Brasília, 30 de julho de 2025 – A missão parlamentar brasileira aos Estados Unidos concluiu sua agenda com o objetivo de conter os efeitos do tarifaço anunciado pelo governo do presidente Donald Trump contra produtos brasileiros. A comitiva, formada por senadores de diferentes partidos, buscou “abrir portas” e “quebrar o gelo” com autoridades norte-americanas para defender um adiamento na aplicação das tarifas, que devem impactar diversos setores da economia nacional.
Diplomacia parlamentar em campo.
A senadora Tereza Cristina (PP-MS), ex-ministra da Agricultura, destacou que a missão teve caráter diplomático informal: “Nosso objetivo foi abrir portas, quebrar o gelo e fazer com que o pedido de adiamento da aplicação das tarifas chegue à Casa Branca.”
O presidente da Comissão de Relações Exteriores do Senado (CRE), senador Nelsinho Trad (PSD-MS), reforçou que a comitiva não tem poder para negociações formais — atribuição exclusiva do Executivo —, mas acredita que a visita foi bem-sucedida na criação de canais de diálogo. “Ninguém esperava resolver a questão em uma visita. Mas conseguimos abrir caminho para o diálogo”, afirmou Trad.
A expectativa dos parlamentares é de que o governo brasileiro consiga prorrogar o início da taxação de forma ampla, ainda que não haja confirmação oficial sobre essa possibilidade.
Alerta sobre nova ameaça.
Durante a missão, o senador Carlos Viana (Podemos-MG) alertou para uma nova crise iminente: um projeto de lei em tramitação no Congresso americano que prevê sanções a países que mantêm relações comerciais com a Rússia. “Esse projeto pode atingir o Brasil em até 90 dias.

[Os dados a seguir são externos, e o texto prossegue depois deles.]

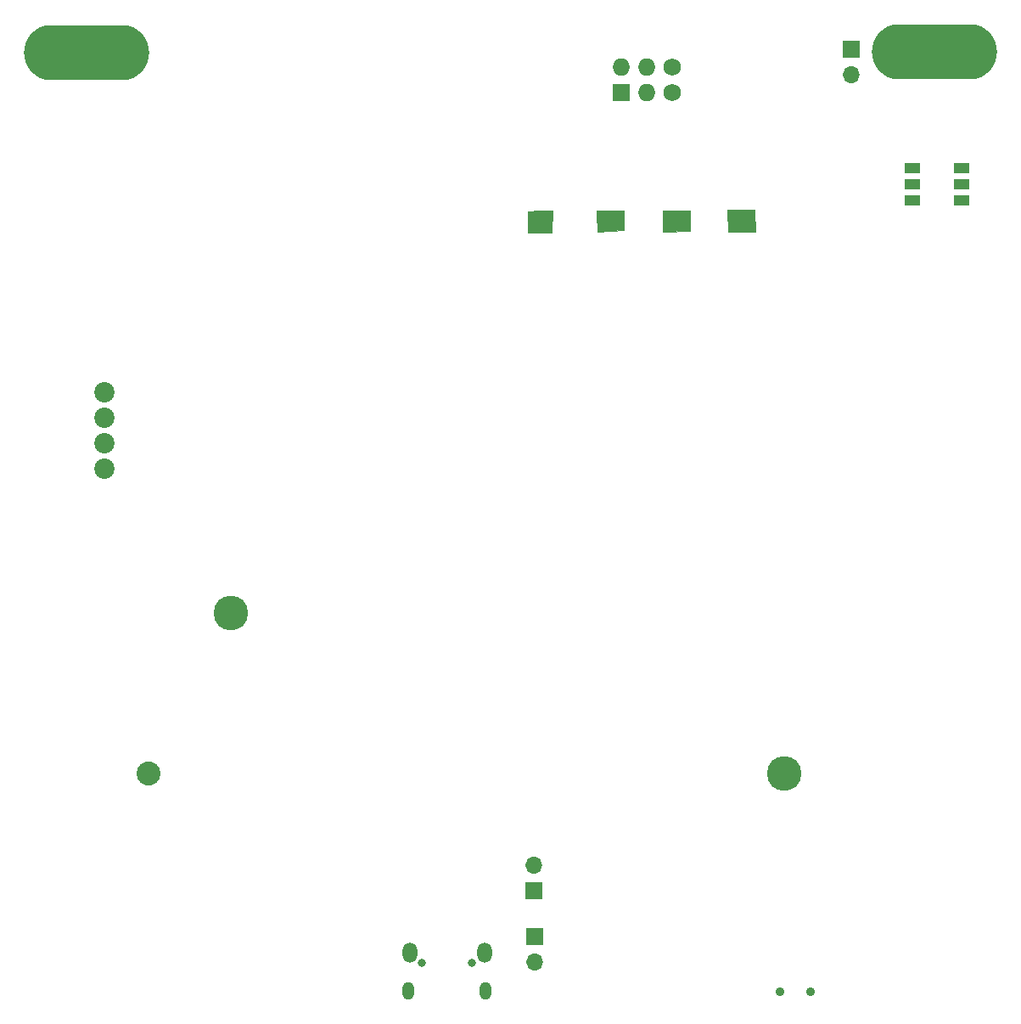
<source format=gbr>
%TF.GenerationSoftware,KiCad,Pcbnew,(6.0.0)*%
%TF.CreationDate,2021-12-30T12:50:52-06:00*%
%TF.ProjectId,ProspectBoards,50726f73-7065-4637-9442-6f617264732e,1.3*%
%TF.SameCoordinates,Original*%
%TF.FileFunction,Soldermask,Top*%
%TF.FilePolarity,Negative*%
%FSLAX46Y46*%
G04 Gerber Fmt 4.6, Leading zero omitted, Abs format (unit mm)*
G04 Created by KiCad (PCBNEW (6.0.0)) date 2021-12-30 12:50:52*
%MOMM*%
%LPD*%
G01*
G04 APERTURE LIST*
%ADD10C,0.100000*%
%ADD11R,1.700000X1.700000*%
%ADD12O,1.700000X1.700000*%
%ADD13R,1.500000X1.000000*%
%ADD14O,12.500000X5.500000*%
%ADD15O,0.800000X0.800000*%
%ADD16O,1.150000X1.800000*%
%ADD17O,1.450000X2.000000*%
%ADD18C,1.727200*%
%ADD19O,1.727200X1.727200*%
%ADD20R,1.727200X1.727200*%
%ADD21C,2.390000*%
%ADD22C,3.450000*%
%ADD23C,0.900000*%
%ADD24C,2.020000*%
G04 APERTURE END LIST*
D10*
X133350000Y-68206620D02*
X130693160Y-68305680D01*
X130693160Y-68305680D02*
X130594100Y-66466720D01*
X130594100Y-66466720D02*
X130594100Y-66220340D01*
X130594100Y-66220340D02*
X133299200Y-66220340D01*
X133299200Y-66220340D02*
X133350000Y-68206620D01*
G36*
X133350000Y-68206620D02*
G01*
X130693160Y-68305680D01*
X130594100Y-66466720D01*
X130594100Y-66220340D01*
X133299200Y-66220340D01*
X133350000Y-68206620D01*
G37*
X133350000Y-68206620D02*
X130693160Y-68305680D01*
X130594100Y-66466720D01*
X130594100Y-66220340D01*
X133299200Y-66220340D01*
X133350000Y-68206620D01*
X146377660Y-66169540D02*
X146456400Y-68369180D01*
X146456400Y-68369180D02*
X143781780Y-68348860D01*
X143781780Y-68348860D02*
X143710660Y-66159380D01*
X143710660Y-66159380D02*
X143720820Y-66159380D01*
X143720820Y-66159380D02*
X146377660Y-66169540D01*
G36*
X146377660Y-66169540D02*
G01*
X146456400Y-68369180D01*
X143781780Y-68348860D01*
X143710660Y-66159380D01*
X143720820Y-66159380D01*
X146377660Y-66169540D01*
G37*
X146377660Y-66169540D02*
X146456400Y-68369180D01*
X143781780Y-68348860D01*
X143710660Y-66159380D01*
X143720820Y-66159380D01*
X146377660Y-66169540D01*
X139976860Y-68277740D02*
X137228580Y-68379340D01*
X137228580Y-68379340D02*
X137248900Y-66288920D01*
X137248900Y-66288920D02*
X137269220Y-66258440D01*
X137269220Y-66258440D02*
X139915900Y-66227960D01*
X139915900Y-66227960D02*
X139976860Y-68277740D01*
G36*
X139976860Y-68277740D02*
G01*
X137228580Y-68379340D01*
X137248900Y-66288920D01*
X137269220Y-66258440D01*
X139915900Y-66227960D01*
X139976860Y-68277740D01*
G37*
X139976860Y-68277740D02*
X137228580Y-68379340D01*
X137248900Y-66288920D01*
X137269220Y-66258440D01*
X139915900Y-66227960D01*
X139976860Y-68277740D01*
X126250700Y-66255900D02*
X126161800Y-68422520D01*
X126161800Y-68422520D02*
X123756420Y-68442840D01*
X123756420Y-68442840D02*
X123804680Y-66304160D01*
X123804680Y-66304160D02*
X123825000Y-66304160D01*
X123825000Y-66304160D02*
X124815600Y-66179700D01*
X124815600Y-66179700D02*
X126250700Y-66255900D01*
G36*
X126250700Y-66255900D02*
G01*
X126161800Y-68422520D01*
X123756420Y-68442840D01*
X123804680Y-66304160D01*
X123825000Y-66304160D01*
X124815600Y-66179700D01*
X126250700Y-66255900D01*
G37*
X126250700Y-66255900D02*
X126161800Y-68422520D01*
X123756420Y-68442840D01*
X123804680Y-66304160D01*
X123825000Y-66304160D01*
X124815600Y-66179700D01*
X126250700Y-66255900D01*
D11*
%TO.C,J1*%
X156029660Y-50106580D03*
D12*
X156029660Y-52646580D03*
%TD*%
D13*
%TO.C,D7*%
X167000000Y-62025000D03*
X167000000Y-63625000D03*
X167000000Y-65225000D03*
X162100000Y-65225000D03*
X162100000Y-63625000D03*
X162100000Y-62025000D03*
%TD*%
D14*
%TO.C,REF\u002A\u002A*%
X164325000Y-50425000D03*
%TD*%
D11*
%TO.C,J5*%
X124447300Y-138595100D03*
D12*
X124447300Y-141135100D03*
%TD*%
D11*
%TO.C,J4*%
X124396500Y-134028180D03*
D12*
X124396500Y-131488180D03*
%TD*%
D14*
%TO.C,REF\u002A\u002A*%
X79786480Y-50497740D03*
%TD*%
D15*
%TO.C,J3*%
X113200000Y-141250000D03*
X118200000Y-141250000D03*
D16*
X111825000Y-144000000D03*
X119575000Y-144000000D03*
D17*
X111975000Y-140200000D03*
X119425000Y-140200000D03*
%TD*%
D18*
%TO.C,X1*%
X138180200Y-51898400D03*
X138180200Y-54438400D03*
D19*
X135640200Y-51898400D03*
X135640200Y-54438400D03*
X133100200Y-51898400D03*
D20*
X133100200Y-54438400D03*
%TD*%
D21*
%TO.C,BT1*%
X85955000Y-122375000D03*
D22*
X94175000Y-106375000D03*
X149375000Y-122375000D03*
%TD*%
D23*
%TO.C,SW6*%
X148925000Y-144130000D03*
X151925000Y-144130000D03*
%TD*%
D24*
%TO.C,J2*%
X81525000Y-91970000D03*
X81525000Y-89430000D03*
X81525000Y-86890000D03*
X81525000Y-84350000D03*
%TD*%
M02*

</source>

Precisamos agir desde já para preservar nossas importações de fertilizantes”, alertou Viana.
Ele defendeu uma atuação técnica da diplomacia brasileira, no sentido de apresentar justificativas estratégicas para garantir exceções ao Brasil, dada sua dependência do insumo para o agronegócio. Segundo o senador, autoridades americanas sinalizaram que o Brasil precisará ir além de um simples pedido de isenção: “Nas conversas, nos foi dito que será necessário apresentar algo mais robusto à mesa de negociação”, disse, sem detalhar quais seriam as exigências.
Lula acompanha negociações.
O líder do governo no Senado, Jaques Wagner (PT-BA), também integrou a comitiva e afirmou já ter discutido o tema com o presidente Luiz Inácio Lula da Silva. Segundo ele, um encontro direto entre Lula e Trump está sendo considerado, mas não deve ocorrer antes de 1º de agosto.

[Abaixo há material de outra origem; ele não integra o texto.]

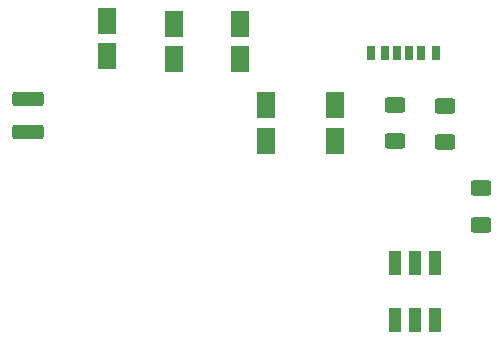
<source format=gbr>
%TF.GenerationSoftware,KiCad,Pcbnew,8.0.4*%
%TF.CreationDate,2024-07-30T00:45:45-04:00*%
%TF.ProjectId,ESP32-C3-WROOM-Node-Temperature,45535033-322d-4433-932d-57524f4f4d2d,rev?*%
%TF.SameCoordinates,Original*%
%TF.FileFunction,Paste,Top*%
%TF.FilePolarity,Positive*%
%FSLAX46Y46*%
G04 Gerber Fmt 4.6, Leading zero omitted, Abs format (unit mm)*
G04 Created by KiCad (PCBNEW 8.0.4) date 2024-07-30 00:45:45*
%MOMM*%
%LPD*%
G01*
G04 APERTURE LIST*
G04 Aperture macros list*
%AMRoundRect*
0 Rectangle with rounded corners*
0 $1 Rounding radius*
0 $2 $3 $4 $5 $6 $7 $8 $9 X,Y pos of 4 corners*
0 Add a 4 corners polygon primitive as box body*
4,1,4,$2,$3,$4,$5,$6,$7,$8,$9,$2,$3,0*
0 Add four circle primitives for the rounded corners*
1,1,$1+$1,$2,$3*
1,1,$1+$1,$4,$5*
1,1,$1+$1,$6,$7*
1,1,$1+$1,$8,$9*
0 Add four rect primitives between the rounded corners*
20,1,$1+$1,$2,$3,$4,$5,0*
20,1,$1+$1,$4,$5,$6,$7,0*
20,1,$1+$1,$6,$7,$8,$9,0*
20,1,$1+$1,$8,$9,$2,$3,0*%
G04 Aperture macros list end*
%ADD10RoundRect,0.250000X0.625000X-0.400000X0.625000X0.400000X-0.625000X0.400000X-0.625000X-0.400000X0*%
%ADD11R,0.700000X1.200000*%
%ADD12R,0.760000X1.200000*%
%ADD13R,0.800000X1.200000*%
%ADD14R,1.600000X2.200000*%
%ADD15RoundRect,0.250000X-0.625000X0.400000X-0.625000X-0.400000X0.625000X-0.400000X0.625000X0.400000X0*%
%ADD16R,1.100000X2.000000*%
%ADD17RoundRect,0.250000X-1.075000X0.375000X-1.075000X-0.375000X1.075000X-0.375000X1.075000X0.375000X0*%
G04 APERTURE END LIST*
D10*
%TO.C,R6*%
X144900000Y-72850000D03*
X144900000Y-69750000D03*
%TD*%
%TO.C,R5*%
X149100000Y-72950000D03*
X149100000Y-69850000D03*
%TD*%
D11*
%TO.C,J5*%
X146100000Y-65400000D03*
D12*
X144080000Y-65400000D03*
D13*
X142850000Y-65400000D03*
D11*
X145100000Y-65400000D03*
D12*
X147120000Y-65400000D03*
D13*
X148350000Y-65400000D03*
%TD*%
D14*
%TO.C,C4*%
X131800000Y-65900000D03*
X131800000Y-62900000D03*
%TD*%
D15*
%TO.C,R4*%
X152200000Y-76849999D03*
X152200000Y-79950001D03*
%TD*%
D16*
%TO.C,D1*%
X144900000Y-88000000D03*
X146600000Y-88000000D03*
X148300000Y-88000000D03*
X148300000Y-83200000D03*
X146600000Y-83200000D03*
X144900000Y-83200000D03*
%TD*%
D14*
%TO.C,C3*%
X134000000Y-72800000D03*
X134000000Y-69800000D03*
%TD*%
%TO.C,C2*%
X126200000Y-65900000D03*
X126200000Y-62900000D03*
%TD*%
D17*
%TO.C,D2*%
X113800000Y-69300000D03*
X113800000Y-72100000D03*
%TD*%
D14*
%TO.C,C6*%
X139800000Y-72800000D03*
X139800000Y-69800000D03*
%TD*%
%TO.C,C1*%
X120500000Y-65672600D03*
X120500000Y-62672600D03*
%TD*%
M02*

</source>
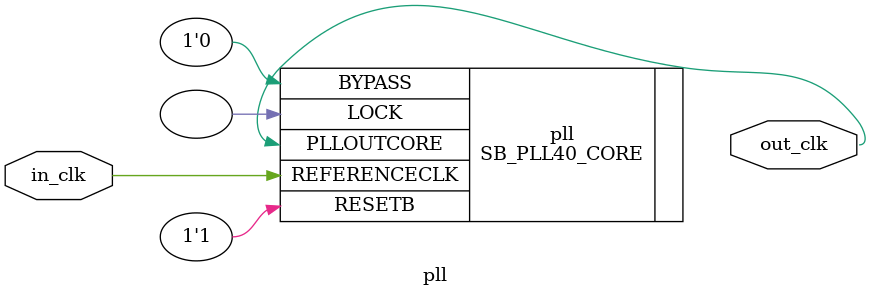
<source format=v>
module pll (
    input in_clk,
    output out_clk
);
    
SB_PLL40_CORE#(
.FEEDBACK_PATH("SIMPLE"),
.PLLOUT_SELECT("GENCLK"),
.DIVR(4'b0000),
.DIVF(7'b0101111),
.DIVQ(3'b011),
.FILTER_RANGE(3'b001)
) pll (
    .REFERENCECLK(in_clk),
    .PLLOUTCORE(out_clk),
   .LOCK(),
   .RESETB(1'b1),
   .BYPASS(1'b0)
);


endmodule
</source>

Wagner demonstrou preocupação com o percentual da tarifa que será aplicado ao Brasil. “Espero que não seja nos mesmos moldes dos 25% anunciados para a Índia.” O senador reforçou que, embora haja abertura para o diálogo, questões de natureza judicial estão fora da mesa de negociação.

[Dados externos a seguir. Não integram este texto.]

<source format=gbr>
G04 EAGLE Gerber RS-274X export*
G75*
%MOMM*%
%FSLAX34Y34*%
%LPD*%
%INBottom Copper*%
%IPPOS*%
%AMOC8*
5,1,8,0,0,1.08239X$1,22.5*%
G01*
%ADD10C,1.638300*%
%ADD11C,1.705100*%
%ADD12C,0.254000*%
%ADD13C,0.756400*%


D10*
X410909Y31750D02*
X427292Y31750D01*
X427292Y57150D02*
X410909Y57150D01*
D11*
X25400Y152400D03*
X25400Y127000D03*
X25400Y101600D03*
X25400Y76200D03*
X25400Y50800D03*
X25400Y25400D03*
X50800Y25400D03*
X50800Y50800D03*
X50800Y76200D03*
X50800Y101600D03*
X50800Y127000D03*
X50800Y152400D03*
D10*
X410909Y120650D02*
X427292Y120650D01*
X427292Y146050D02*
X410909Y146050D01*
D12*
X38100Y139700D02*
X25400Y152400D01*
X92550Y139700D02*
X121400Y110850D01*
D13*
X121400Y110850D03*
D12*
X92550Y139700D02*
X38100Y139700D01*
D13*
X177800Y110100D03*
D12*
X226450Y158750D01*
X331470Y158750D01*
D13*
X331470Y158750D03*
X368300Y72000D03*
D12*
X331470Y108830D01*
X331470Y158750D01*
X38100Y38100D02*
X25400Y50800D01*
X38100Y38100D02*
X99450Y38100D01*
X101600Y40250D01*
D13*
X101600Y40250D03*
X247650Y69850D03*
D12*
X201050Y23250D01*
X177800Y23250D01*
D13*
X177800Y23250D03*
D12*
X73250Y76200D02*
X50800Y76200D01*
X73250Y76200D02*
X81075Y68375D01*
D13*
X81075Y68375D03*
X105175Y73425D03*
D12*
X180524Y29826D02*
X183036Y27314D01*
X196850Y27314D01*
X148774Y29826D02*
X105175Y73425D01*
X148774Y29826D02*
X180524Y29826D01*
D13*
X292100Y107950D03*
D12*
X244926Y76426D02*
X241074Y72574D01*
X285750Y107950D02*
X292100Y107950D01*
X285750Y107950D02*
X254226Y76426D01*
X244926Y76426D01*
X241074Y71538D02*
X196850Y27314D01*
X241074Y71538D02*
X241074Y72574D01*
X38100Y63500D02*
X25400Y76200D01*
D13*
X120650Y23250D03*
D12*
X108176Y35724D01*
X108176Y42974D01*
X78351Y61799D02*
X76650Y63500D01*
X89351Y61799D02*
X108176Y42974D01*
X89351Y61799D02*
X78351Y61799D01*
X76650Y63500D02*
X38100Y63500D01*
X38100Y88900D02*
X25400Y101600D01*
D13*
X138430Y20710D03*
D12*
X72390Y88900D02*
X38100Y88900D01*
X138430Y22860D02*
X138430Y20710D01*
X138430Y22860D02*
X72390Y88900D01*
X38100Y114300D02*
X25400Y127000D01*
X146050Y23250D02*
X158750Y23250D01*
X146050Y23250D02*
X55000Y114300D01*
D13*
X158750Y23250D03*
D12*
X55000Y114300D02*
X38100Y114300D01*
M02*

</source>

Assuntos judiciais não entraram na pauta.
Os parlamentares esclareceram que temas relacionados ao ministro Alexandre de Moraes, do Supremo Tribunal Federal, não foram abordados nas reuniões com congressistas e autoridades dos EUA.
A exclusão do tema confirma a estratégia da comitiva de manter o foco exclusivamente nas questões comerciais e diplomáticas ligadas à política tarifária dos Estados Unidos e aos impactos no setor produtivo brasileiro.